Table 1 presents the results of dynamic latency model versus streaming models. The streaming models we used are described in section 4.2. The dynamic latency model gives better or similar results compared with streaming models in the same latency configuration. To alleviate partial memory mismatch, we apply segment cropping training. We use two cropping strategies by randomly splitting input utterances into 3 or 5 segments. As shown in the last two blocks in table 1, both strategies give similar results. Compare with streaming models, the dynamic latency model with segment cropping training gives 13.76%, 10.16% and 8.14% relative improvements in 0.4s, 1.2s and 2.4s latency respectively. Furthermore, the performance of the dynamic latency model is extremely close (less than 1% rel.) to that of the non-streaming model in the case of 2.4 second latency.
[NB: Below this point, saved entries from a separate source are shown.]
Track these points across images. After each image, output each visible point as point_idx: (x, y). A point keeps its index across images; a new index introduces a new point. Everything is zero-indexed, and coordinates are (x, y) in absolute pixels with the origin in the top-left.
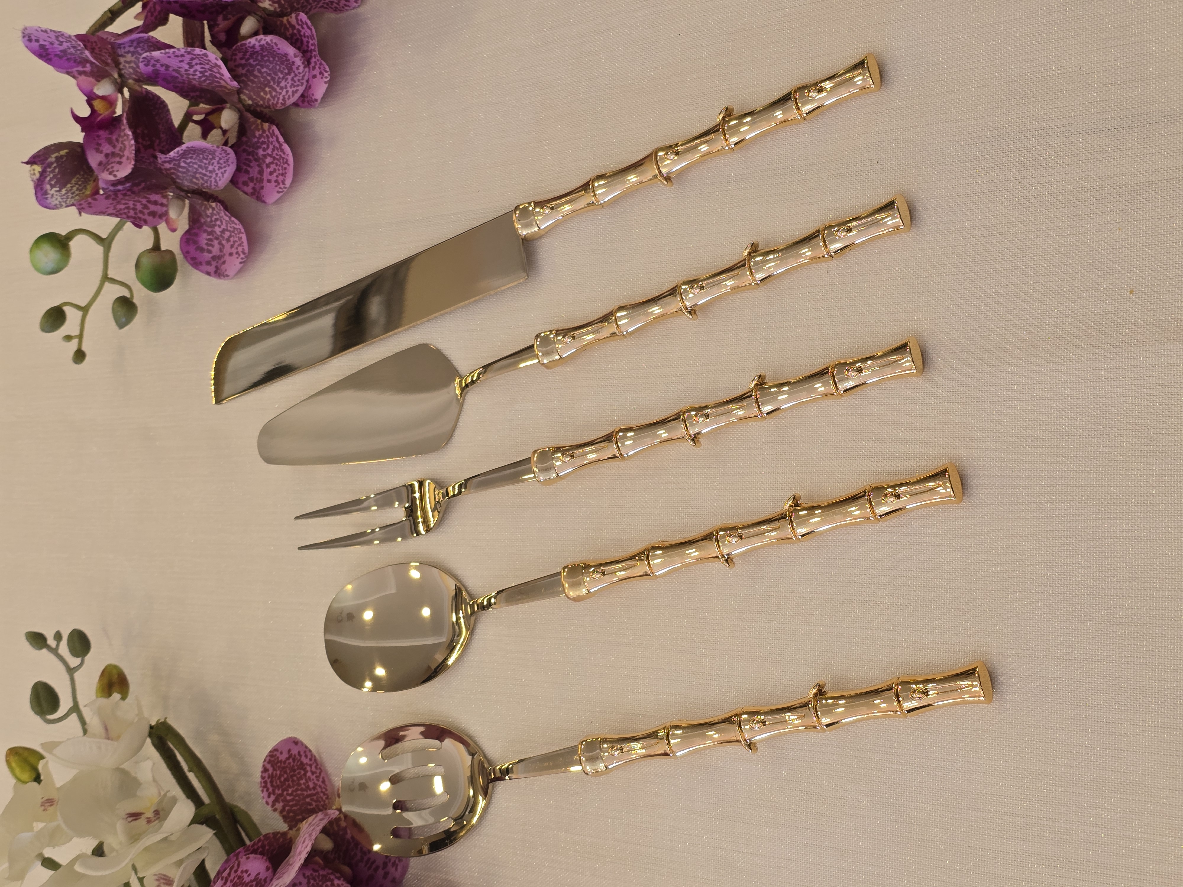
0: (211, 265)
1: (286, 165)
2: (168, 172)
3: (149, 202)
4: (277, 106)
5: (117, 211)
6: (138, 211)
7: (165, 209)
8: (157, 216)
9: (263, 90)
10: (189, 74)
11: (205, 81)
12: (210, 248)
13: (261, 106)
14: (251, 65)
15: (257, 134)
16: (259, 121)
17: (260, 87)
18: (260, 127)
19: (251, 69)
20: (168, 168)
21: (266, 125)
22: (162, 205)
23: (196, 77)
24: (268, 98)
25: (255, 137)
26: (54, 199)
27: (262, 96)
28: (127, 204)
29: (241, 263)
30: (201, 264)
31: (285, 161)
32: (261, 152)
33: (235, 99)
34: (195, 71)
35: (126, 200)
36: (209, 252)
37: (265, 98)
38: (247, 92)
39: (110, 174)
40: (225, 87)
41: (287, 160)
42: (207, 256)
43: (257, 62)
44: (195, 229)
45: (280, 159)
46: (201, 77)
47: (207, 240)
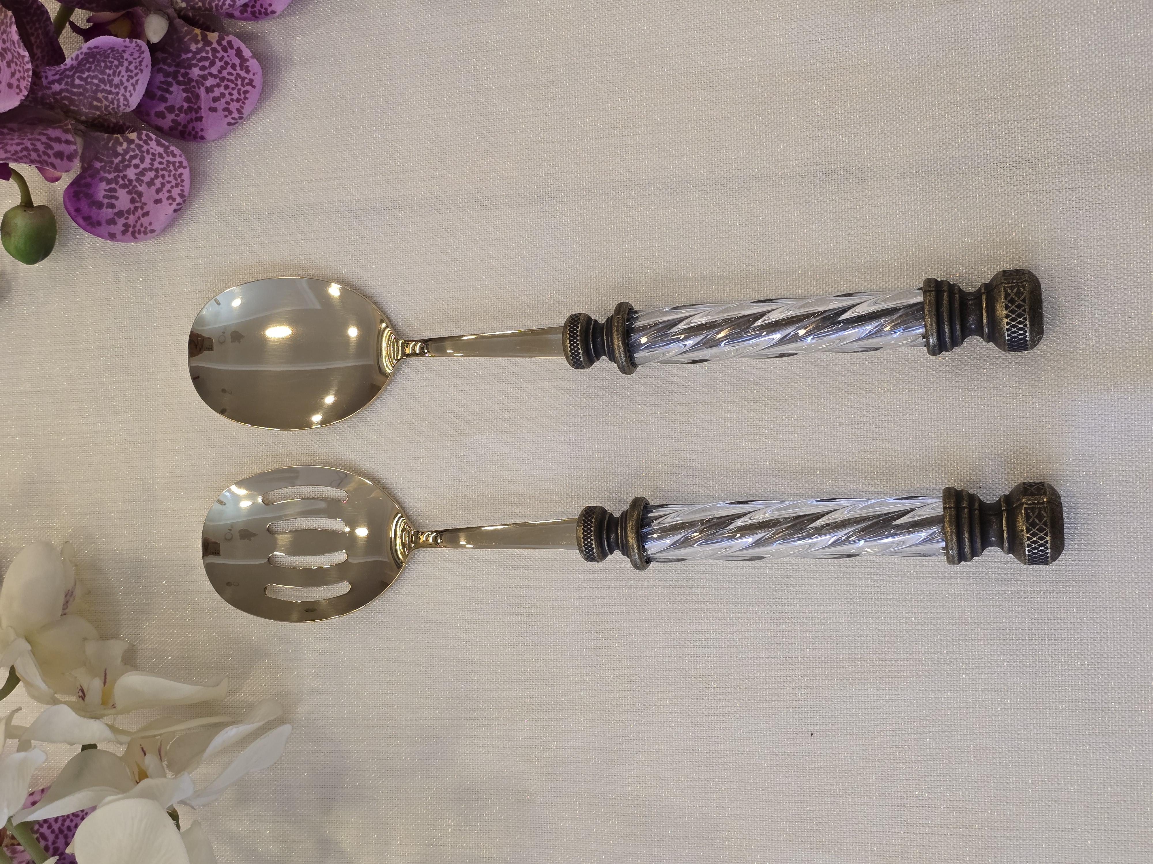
0: (115, 223)
3: (49, 138)
4: (220, 9)
6: (41, 153)
7: (73, 147)
12: (114, 202)
13: (199, 6)
15: (194, 47)
16: (198, 31)
18: (200, 38)
21: (212, 36)
22: (68, 142)
25: (191, 51)
28: (24, 143)
29: (174, 211)
30: (99, 224)
32: (196, 72)
36: (113, 206)
41: (250, 79)
44: (86, 178)
45: (237, 80)
47: (106, 190)
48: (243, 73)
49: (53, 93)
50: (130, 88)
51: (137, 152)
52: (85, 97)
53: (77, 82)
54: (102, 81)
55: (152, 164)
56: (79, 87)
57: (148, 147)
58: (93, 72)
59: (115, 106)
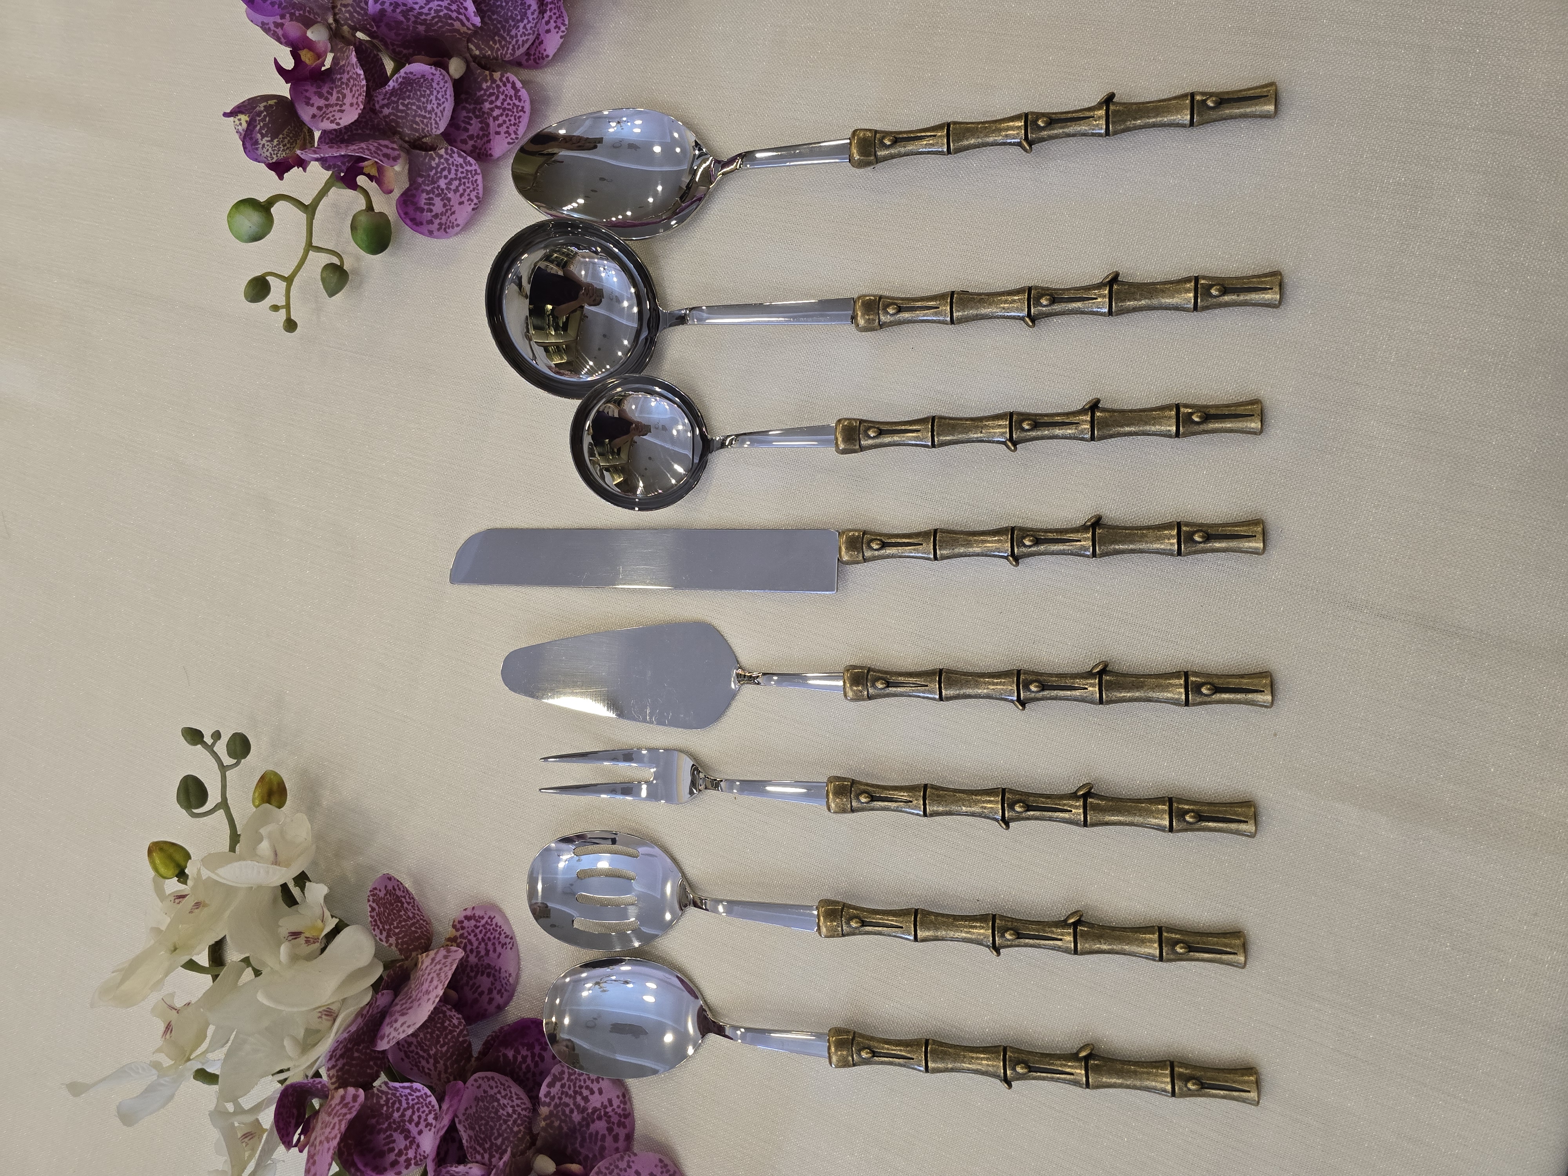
0: (432, 223)
1: (521, 113)
9: (493, 39)
10: (421, 14)
11: (437, 23)
12: (431, 207)
16: (486, 72)
17: (490, 36)
21: (497, 75)
22: (387, 156)
23: (429, 19)
24: (498, 47)
26: (265, 150)
27: (491, 46)
29: (473, 210)
30: (421, 224)
31: (520, 108)
32: (488, 105)
33: (463, 48)
36: (431, 211)
37: (494, 47)
38: (476, 41)
39: (332, 122)
40: (458, 31)
41: (523, 107)
42: (428, 216)
44: (413, 189)
45: (513, 108)
46: (433, 18)
47: (426, 199)
48: (517, 102)
49: (384, 117)
50: (439, 114)
51: (446, 165)
52: (407, 120)
53: (401, 107)
54: (419, 107)
55: (456, 175)
56: (402, 111)
57: (453, 159)
58: (412, 99)
59: (429, 129)
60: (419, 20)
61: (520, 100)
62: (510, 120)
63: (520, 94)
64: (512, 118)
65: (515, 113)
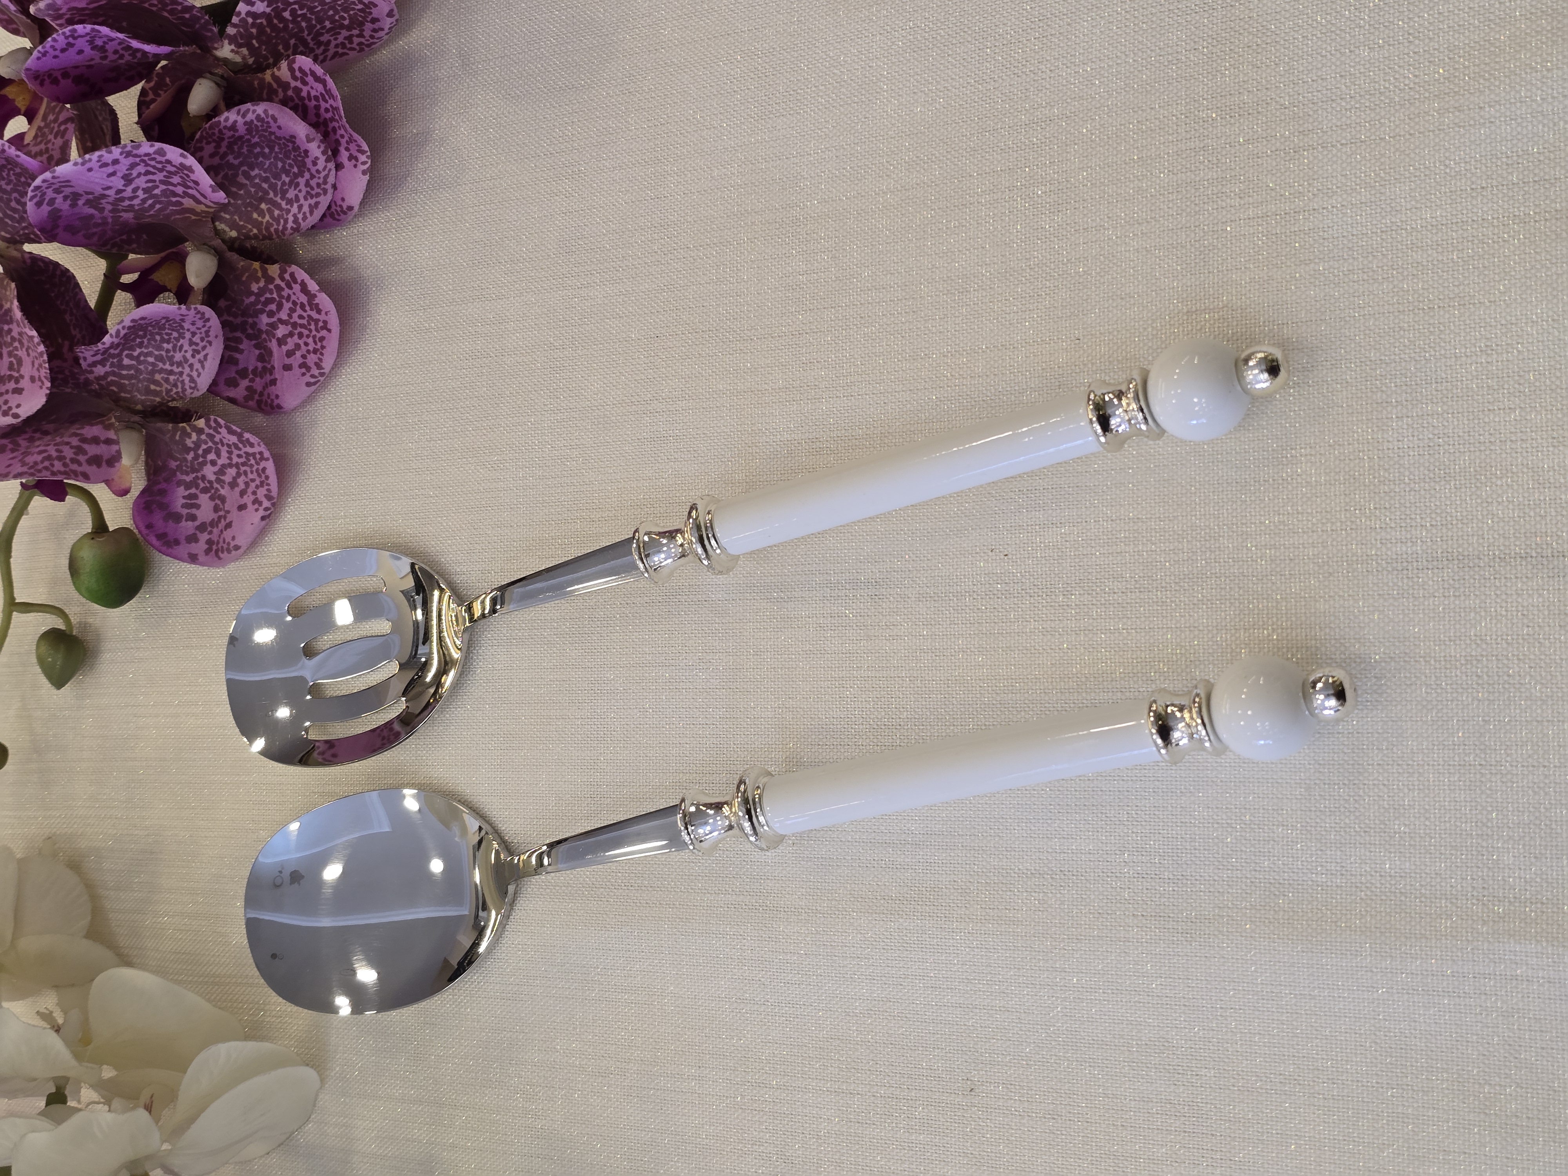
1: (322, 331)
2: (103, 383)
3: (84, 440)
4: (284, 234)
5: (31, 467)
6: (68, 461)
7: (115, 448)
8: (104, 464)
9: (257, 209)
10: (122, 199)
11: (152, 206)
12: (195, 511)
13: (255, 234)
14: (231, 166)
15: (255, 287)
16: (256, 265)
17: (250, 204)
18: (260, 274)
19: (230, 173)
20: (102, 374)
21: (274, 270)
22: (108, 442)
23: (136, 202)
24: (268, 221)
25: (252, 293)
27: (257, 220)
28: (45, 451)
29: (263, 518)
31: (320, 323)
32: (265, 319)
33: (207, 231)
34: (135, 190)
35: (38, 446)
36: (193, 518)
37: (262, 222)
38: (227, 216)
40: (192, 211)
41: (325, 321)
42: (189, 527)
43: (238, 161)
44: (160, 483)
45: (309, 324)
46: (144, 201)
47: (184, 497)
48: (314, 315)
50: (198, 366)
53: (126, 362)
54: (160, 358)
59: (181, 389)
60: (120, 207)
61: (319, 311)
62: (306, 344)
63: (317, 301)
64: (310, 340)
65: (314, 333)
We propose an inference framework, asynchronous revision, to perform streaming and non-streaming speech recognition in one model. Moreover, in streaming mode, the latency of a non-streaming model can be arbitrary changed, which we call dynamic latency. Thus can be generally applied as an inference technique without requiring extra training support. We also propose segment cropping training to alleviate partial memory problem during inference. We show that the dynamic latency model gives 8%-14% relative improvements over the streaming models under the same latency. We also show that in the 2.4 seconds latency setting, the performance of asynchronous revision decoding is very close to full context decoding. A limitation of our framework is that more revisions means more computations. Our future work will focus on how to improve the computation efficiency of asynchronous revision.